Most men living in Asia Pacific, Latin America, and the Commonwealth of Independent States feel that they are well-informed about lower urinary tract symptoms (LUTS) and benign prostatic hyperplasia (BPH).
The study, “Understanding patient and physician perceptions of benign prostatic hyperplasia in Asia Pacific, Latin America and the Commonwealth of Independent States: the Prostate Research on Behaviour and Education (PROBE) II survey,” was published in the International Journal of Clinical Practice.
Research shows that it is important to consider patients’ perceptions and preferences when choosing treatment for LUTS and BPH. Studies in other parts of the world, including the U.S. and Europe, show that attitudes of patients and physicians tend to differ.

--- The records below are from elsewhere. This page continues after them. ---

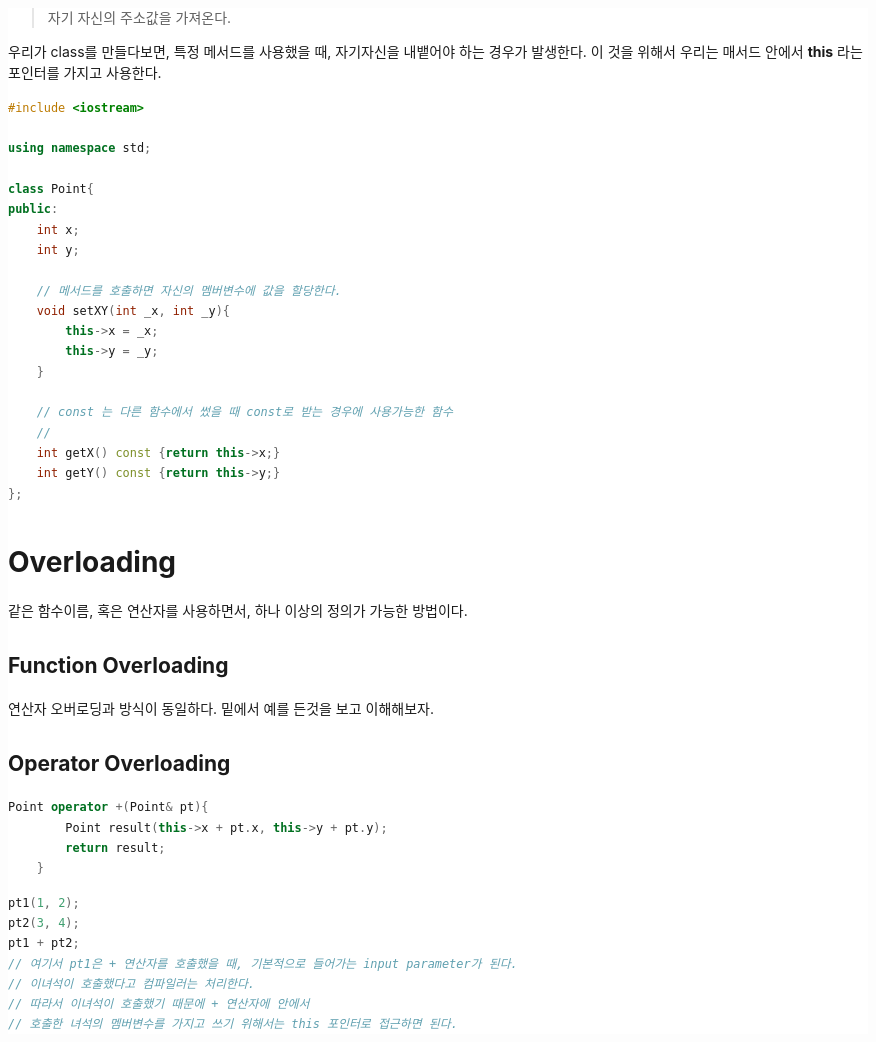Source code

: > 자기 자신의 주소값을 가져온다.

우리가 class를 만들다보면, 특정 메서드를 사용했을 때, 자기자신을 내뱉어야 하는 경우가 발생한다. 이 것을 위해서 우리는 매서드 안에서 **this** 라는 포인터를 가지고 사용한다.

```c++
#include <iostream>

using namespace std;

class Point{
public:
    int x;
    int y;

    // 메서드를 호출하면 자신의 멤버변수에 값을 할당한다.
    void setXY(int _x, int _y){
        this->x = _x;
        this->y = _y;
    }

    // const 는 다른 함수에서 썼을 때 const로 받는 경우에 사용가능한 함수
    //
    int getX() const {return this->x;}
    int getY() const {return this->y;}
};


```

# Overloading

같은 함수이름, 혹은 연산자를 사용하면서, 하나 이상의 정의가 가능한 방법이다.

## Function Overloading

연산자 오버로딩과 방식이 동일하다. 밑에서 예를 든것을 보고 이해해보자.

## Operator Overloading

```c++
Point operator +(Point& pt){
        Point result(this->x + pt.x, this->y + pt.y);
        return result;
    }
```

```c++
pt1(1, 2);
pt2(3, 4);
pt1 + pt2;
// 여기서 pt1은 + 연산자를 호출했을 때, 기본적으로 들어가는 input parameter가 된다.
// 이녀석이 호출했다고 컴파일러는 처리한다.
// 따라서 이녀석이 호출했기 때문에 + 연산자에 안에서
// 호출한 녀석의 멤버변수를 가지고 쓰기 위해서는 this 포인터로 접근하면 된다.
```
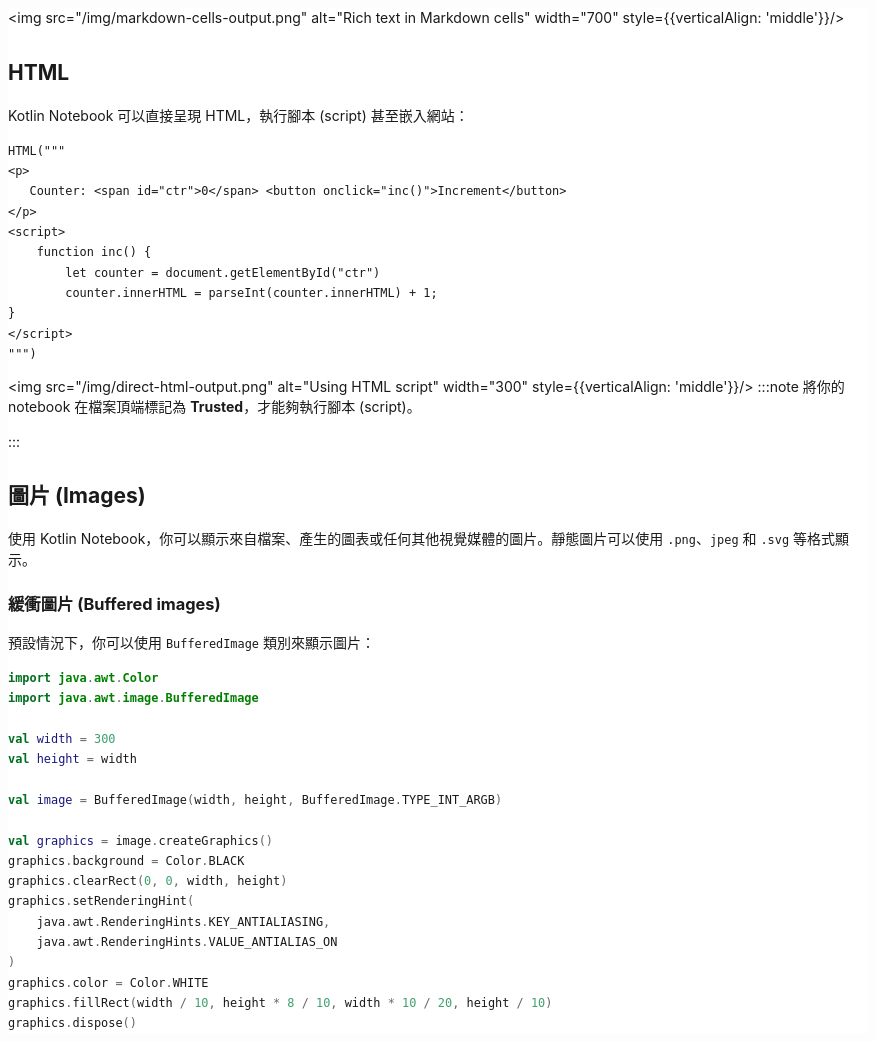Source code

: <img src="/img/markdown-cells-output.png" alt="Rich text in Markdown cells" width="700" style={{verticalAlign: 'middle'}}/>

## HTML

Kotlin Notebook 可以直接呈現 HTML，執行腳本 (script) 甚至嵌入網站：

```none
HTML("""
<p>
   Counter: <span id="ctr">0</span> <button onclick="inc()">Increment</button>
</p>
<script>
    function inc() {
        let counter = document.getElementById("ctr")
        counter.innerHTML = parseInt(counter.innerHTML) + 1;
}
</script>
""")
```

<img src="/img/direct-html-output.png" alt="Using HTML script" width="300" style={{verticalAlign: 'middle'}}/>
:::note
將你的 notebook 在檔案頂端標記為 **Trusted**，才能夠執行腳本 (script)。

:::

## 圖片 (Images)

使用 Kotlin Notebook，你可以顯示來自檔案、產生的圖表或任何其他視覺媒體的圖片。靜態圖片可以使用 `.png`、`jpeg` 和 `.svg` 等格式顯示。

### 緩衝圖片 (Buffered images)

預設情況下，你可以使用 `BufferedImage` 類別來顯示圖片：

```kotlin
import java.awt.Color
import java.awt.image.BufferedImage

val width = 300
val height = width

val image = BufferedImage(width, height, BufferedImage.TYPE_INT_ARGB)

val graphics = image.createGraphics()
graphics.background = Color.BLACK
graphics.clearRect(0, 0, width, height)
graphics.setRenderingHint(
    java.awt.RenderingHints.KEY_ANTIALIASING,
    java.awt.RenderingHints.VALUE_ANTIALIAS_ON
)
graphics.color = Color.WHITE
graphics.fillRect(width / 10, height * 8 / 10, width * 10 / 20, height / 10)
graphics.dispose()
```
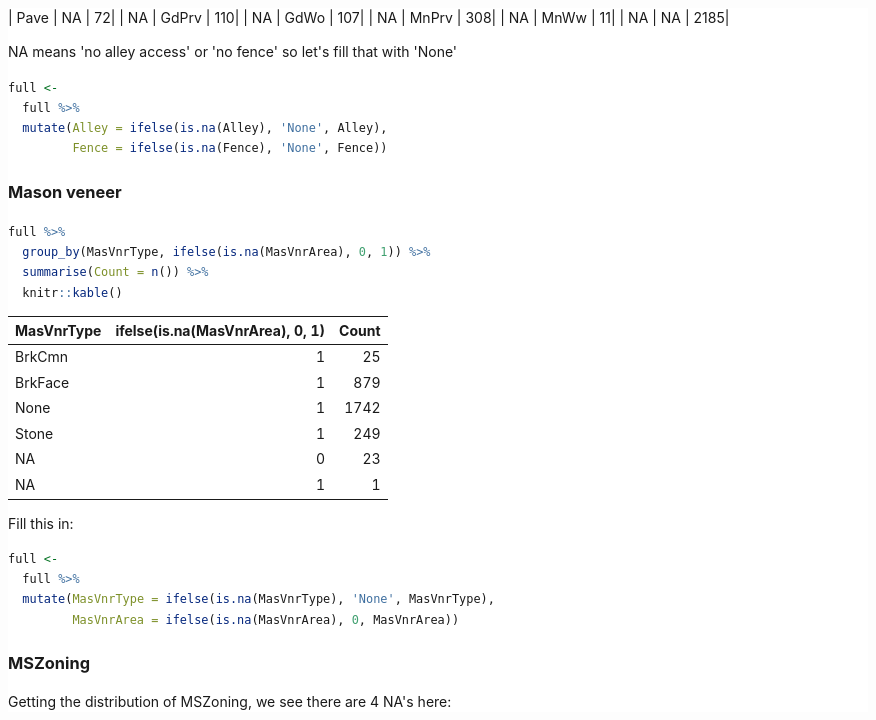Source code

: | Pave  | NA    |     72|
| NA    | GdPrv |    110|
| NA    | GdWo  |    107|
| NA    | MnPrv |    308|
| NA    | MnWw  |     11|
| NA    | NA    |   2185|

NA means 'no alley access' or 'no fence' so let's fill that with 'None'

``` r
full <-
  full %>%
  mutate(Alley = ifelse(is.na(Alley), 'None', Alley),
         Fence = ifelse(is.na(Fence), 'None', Fence))
```

### Mason veneer

``` r
full %>%
  group_by(MasVnrType, ifelse(is.na(MasVnrArea), 0, 1)) %>%
  summarise(Count = n()) %>%
  knitr::kable()
```

| MasVnrType |  ifelse(is.na(MasVnrArea), 0, 1)|  Count|
|:-----------|--------------------------------:|------:|
| BrkCmn     |                                1|     25|
| BrkFace    |                                1|    879|
| None       |                                1|   1742|
| Stone      |                                1|    249|
| NA         |                                0|     23|
| NA         |                                1|      1|

Fill this in:

``` r
full <-
  full %>%
  mutate(MasVnrType = ifelse(is.na(MasVnrType), 'None', MasVnrType),
         MasVnrArea = ifelse(is.na(MasVnrArea), 0, MasVnrArea))
```

### MSZoning

Getting the distribution of MSZoning, we see there are 4 NA's here:
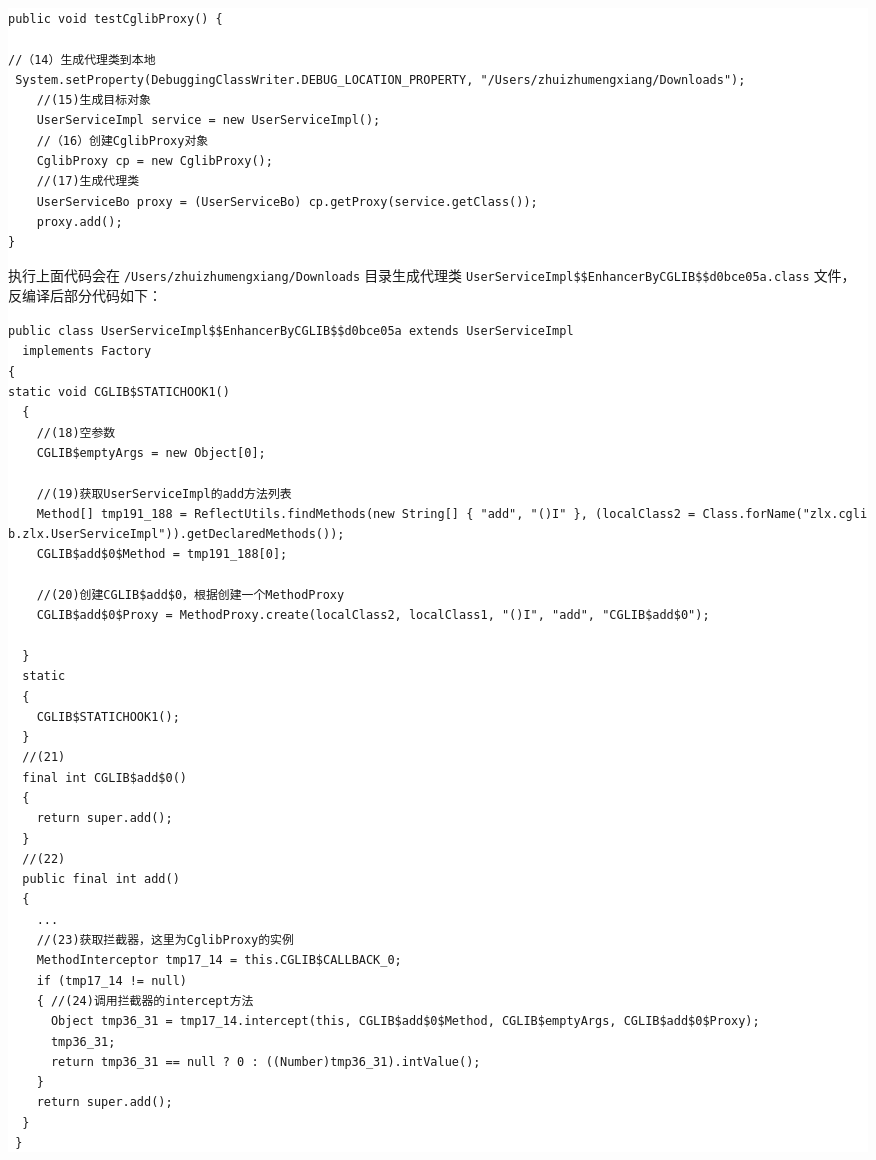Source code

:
 ```
public void testCglibProxy() {

//（14）生成代理类到本地
 System.setProperty(DebuggingClassWriter.DEBUG_LOCATION_PROPERTY, "/Users/zhuizhumengxiang/Downloads");
    //(15)生成目标对象
    UserServiceImpl service = new UserServiceImpl();
    //（16）创建CglibProxy对象
    CglibProxy cp = new CglibProxy();
    //(17)生成代理类
    UserServiceBo proxy = (UserServiceBo) cp.getProxy(service.getClass());
    proxy.add();
}

```

执行上面代码会在 `/Users/zhuizhumengxiang/Downloads` 目录生成代理类 `UserServiceImpl$$EnhancerByCGLIB$$d0bce05a.class` 文件，反编译后部分代码如下：

```
public class UserServiceImpl$$EnhancerByCGLIB$$d0bce05a extends UserServiceImpl
  implements Factory
{
static void CGLIB$STATICHOOK1()
  {
    //(18)空参数
    CGLIB$emptyArgs = new Object[0];

    //(19)获取UserServiceImpl的add方法列表
    Method[] tmp191_188 = ReflectUtils.findMethods(new String[] { "add", "()I" }, (localClass2 = Class.forName("zlx.cglib.zlx.UserServiceImpl")).getDeclaredMethods());
    CGLIB$add$0$Method = tmp191_188[0];

    //(20)创建CGLIB$add$0，根据创建一个MethodProxy
    CGLIB$add$0$Proxy = MethodProxy.create(localClass2, localClass1, "()I", "add", "CGLIB$add$0");

  }
  static
  {
    CGLIB$STATICHOOK1();
  }
  //(21)
  final int CGLIB$add$0()
  {
    return super.add();
  }
  //(22)
  public final int add()
  {
    ...
    //(23)获取拦截器，这里为CglibProxy的实例
    MethodInterceptor tmp17_14 = this.CGLIB$CALLBACK_0;
    if (tmp17_14 != null)
    { //(24)调用拦截器的intercept方法
      Object tmp36_31 = tmp17_14.intercept(this, CGLIB$add$0$Method, CGLIB$emptyArgs, CGLIB$add$0$Proxy);
      tmp36_31;
      return tmp36_31 == null ? 0 : ((Number)tmp36_31).intValue();
    }
    return super.add();
  }
 }

```
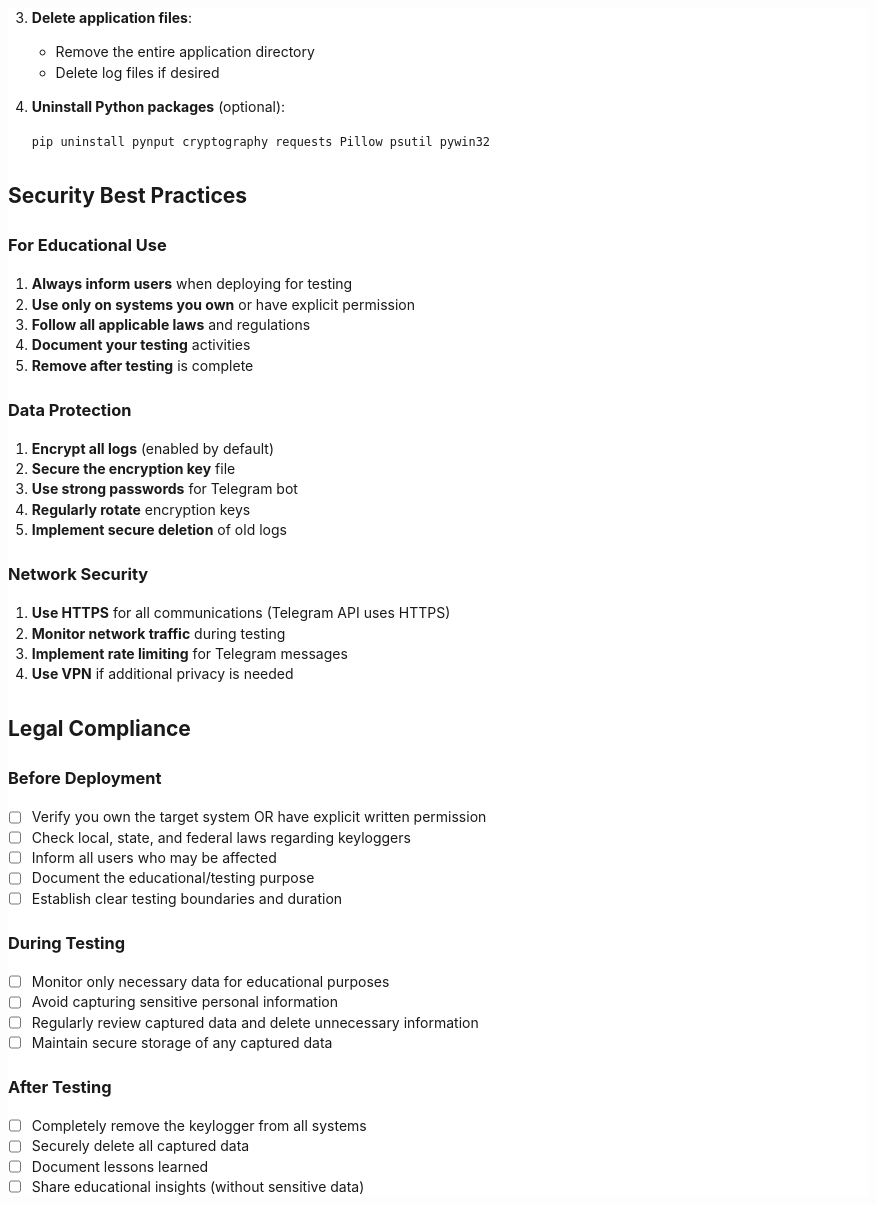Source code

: 3. **Delete application files**:
   - Remove the entire application directory
   - Delete log files if desired

4. **Uninstall Python packages** (optional):
   ```bash
   pip uninstall pynput cryptography requests Pillow psutil pywin32
   ```

## Security Best Practices

### For Educational Use
1. **Always inform users** when deploying for testing
2. **Use only on systems you own** or have explicit permission
3. **Follow all applicable laws** and regulations
4. **Document your testing** activities
5. **Remove after testing** is complete

### Data Protection
1. **Encrypt all logs** (enabled by default)
2. **Secure the encryption key** file
3. **Use strong passwords** for Telegram bot
4. **Regularly rotate** encryption keys
5. **Implement secure deletion** of old logs

### Network Security
1. **Use HTTPS** for all communications (Telegram API uses HTTPS)
2. **Monitor network traffic** during testing
3. **Implement rate limiting** for Telegram messages
4. **Use VPN** if additional privacy is needed

## Legal Compliance

### Before Deployment
- [ ] Verify you own the target system OR have explicit written permission
- [ ] Check local, state, and federal laws regarding keyloggers
- [ ] Inform all users who may be affected
- [ ] Document the educational/testing purpose
- [ ] Establish clear testing boundaries and duration

### During Testing
- [ ] Monitor only necessary data for educational purposes
- [ ] Avoid capturing sensitive personal information
- [ ] Regularly review captured data and delete unnecessary information
- [ ] Maintain secure storage of any captured data

### After Testing
- [ ] Completely remove the keylogger from all systems
- [ ] Securely delete all captured data
- [ ] Document lessons learned
- [ ] Share educational insights (without sensitive data)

To get a better picture of how men in Asia Pacific, Latin America, and the Commonwealth of Independent States (CIS; Ukraine, Russia, and Kazakhstan in this study) perceive their disease, researcher from GlaxoSmithKline recruited 1,094 men who had self-reported BPH or prostate problems and who were taking medication for their condition.
The study, called PROBE II, also recruited 202 physicians. All participants completed questionnaires, which differed between patients and physicians.
The study showed that 61 percent of patients felt very or fairly well informed about BPH-related health problems. A group making up 19 percent of patients felt little or not at all informed.
While almost equally many physicians believed their patients were well informed, a large group, 39 percent, also believed that their patients were not very informed.
The numbers varied by countries and regions, with patients in Russia, Kazakhstan and Ukraine feeling least informed, and Australians most likely to feel well-informed.
Most patients discovered they had BPH when reporting symptoms rather than in routine examinations. Most patients, 69 percent, consulted a doctor once they discovered BPH symptoms after waiting for an average of three weeks. Nearly one-fifth of patients said they felt embarrassed to talk about their condition.
More than two-thirds of physicians surveyed, on the other hand, felt that it would be valuable to raise awareness of BPH and LUTS, and to encourage men to seek care when noticing symptoms.
Patients had consulted specialist doctors in 80 percent of cases, with men from the CIS most likely to do so. But men in Asia Pacific, excluding Australia, were more likely to consult internet chat, social or church groups, or telephone help lines.
Most patients reported in the survey that specialist doctors were more helpful than family physicians, and 45 percent also said it was extremely or very helpful to speak to their spouse or partner.
About a quarter of patients said the condition had a major impact on their quality of life. Physicians were often less likely than patients to rate any specific symptom as severe.
As many as 69 percent of patients in the survey were satisfied with the treatment offered, with the largest satisfaction among patients treated with alpha-blockers and 5-alpha reductase inhibitors, either alone or in combination. Also, physicians showed the most satisfaction with the two drugs, and more than half mentioned that they thought treatment adherence to be extremely important.
The survey found that patients were willing to wait for a long time for symptoms to get better to avoid the risk of surgery. Most physicians also noted that patients were very concerned about surgery, and 72 percent mentioned that patients were concerned about acute urinary retention.